IBM PC/XT has a separate (from memory) I/O space. The 8088 CPU generates 16-bit address (65536 different addresses). But XT motherboard and various extension cards tend to decode only lower 10-bit of address, so effectively the range is reduced to 1024 addresses - that is from 000h to 3FFh. Lower 512 addresses used (or reserved) for peripherals on the motherboard. So effectively extension cards can use 200h to 3FFh. There is a lot of reference material on how these ports are allocated. You can start
here.
Memory is indeed uses 20-bit address, which gives 1 MiB of memory space. Lower 640 KiB (00000h to 9FFFFh) are used by RAM (conventional memory), next there is a block which normally used by display cards (0A0000h to 0BFFFFh), next there is an area that used by extension cards either for BIOS extension ROMs, or for RAM (e.g. EMS window, or UMBs), finally last 64 KiB (0F0000h to 0FFFFFh) are allocated for BIOS and ROM BASIC.
The Intel 8080 and 8237 can communicate with these addresses. Devices keep synchronized with one another by means of the system clock and signal their need to use the bus with signal voltages on control lines.
I am sure you meant Intel 808
8. And yes both CPU and DMAC can communicate with memory and I/O devices, except that DMAC can only generate 16-bit memory address, so there is a 4x4-bit page register that provides upper 4-bit of address. Also DMAC does not normally generate I/O addresses - it uses /DACK signals to select I/O devices instead. System clock is not used to synchronize the devices, and XT bus is an asynchronous bus. There are a few signals that control data transfer (/MEMR, /MEMW, /IOR, /IOW).
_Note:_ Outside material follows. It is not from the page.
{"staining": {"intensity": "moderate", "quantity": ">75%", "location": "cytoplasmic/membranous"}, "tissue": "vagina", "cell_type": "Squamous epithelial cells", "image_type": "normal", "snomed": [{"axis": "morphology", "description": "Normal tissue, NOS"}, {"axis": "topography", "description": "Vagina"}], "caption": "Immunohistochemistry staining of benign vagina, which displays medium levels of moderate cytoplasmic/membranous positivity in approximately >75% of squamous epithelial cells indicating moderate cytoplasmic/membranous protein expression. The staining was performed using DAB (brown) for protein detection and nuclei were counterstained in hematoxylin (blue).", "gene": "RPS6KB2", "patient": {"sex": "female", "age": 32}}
I'd like to bring my knowledge to the level of understanding how devices communicate, why they occupy the addresses that they do and how the system differentiates between them. Obviously the wrong signal sent to the wrong address or at the wrong time could be fatal, so how is this avoided?
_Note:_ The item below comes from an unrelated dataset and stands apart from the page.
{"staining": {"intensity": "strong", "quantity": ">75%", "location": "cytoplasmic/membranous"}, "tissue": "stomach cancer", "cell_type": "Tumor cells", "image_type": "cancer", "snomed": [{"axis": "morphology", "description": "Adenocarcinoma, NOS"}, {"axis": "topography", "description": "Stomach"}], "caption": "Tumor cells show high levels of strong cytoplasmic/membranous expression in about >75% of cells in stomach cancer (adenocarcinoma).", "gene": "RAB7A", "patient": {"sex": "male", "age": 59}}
On XT bus only CPU and DMAC can initiate memory or I/O transactions (as opposed to real AT ISA bus, which has some bus mastering support). Basically the CPU or DMAC puts the address it wants to read from or write to on the address bus, and in case of the write the CPU will also output the data byte on the data bus. Next one of the control signals I've mentioned above activated (that is switched to LOW level). That actually initiates the transaction.
DMA transfer is a little bit more complicated: IBM PC/XT supports only memory to I/O and I/O to memory DMA (no memory to memory). The DMAC provides the memory address, and in case of memory to I/O it activates /MEMR, one of /DACK signals, and /IOW. In case of I/O to memory it activates /IOR, /DACK, and /MEMW. So that the data flows directly between memory and I/O.
Additionally IBM PC/XT has a bus arbitration circuit, which makes sure that CPU is not accessing the bus during DMA cycles.
Your another question has to do with address decode. Each device (memory, or I/O) normally has a chip select input (/CS, or /CE), and there are address decoders (or comparators) that have their inputs connected to the address bus, and outputs to these chip select inputs. So basically a decoder always try to decode the address present on address bus, and if that address matches the device (or memory) address, it would select the chip. That doesn't initiate the transaction yet, but just select the device used for the transaction.
My answers above are oversimplified, for example they don't take timing into consideration.
Wrong signal to wrong address: I don't really understand what is "wrong signal", but there are a few possibilities:
- Non existent address being read or written - probably nothing bad will happen, except that the read value would be garbage
- Multiple devices are set to decode the same address - in case of write (to device), both of devices will get the data. In case of read - it would be bus contention. Normally it shouldn't damage anything (not enough time to do any damage), but potentially it could
- Device is being written a garbage/incorrect value or command. It really depends what device we are talking about, and what is that incorrect command. The answer could vary from no damage at all to a corrupted disk, or a damaged monitor...
It looks that you don't really understand how Intel 8088 CPU works, so I'd recommend reading a college book on it, e.g.
The 8086/8088 Family: Designing, Programming and Interfacing. That should be more useful than reading a reference manual (that normally assumes some level of familiarity with CPU architecture).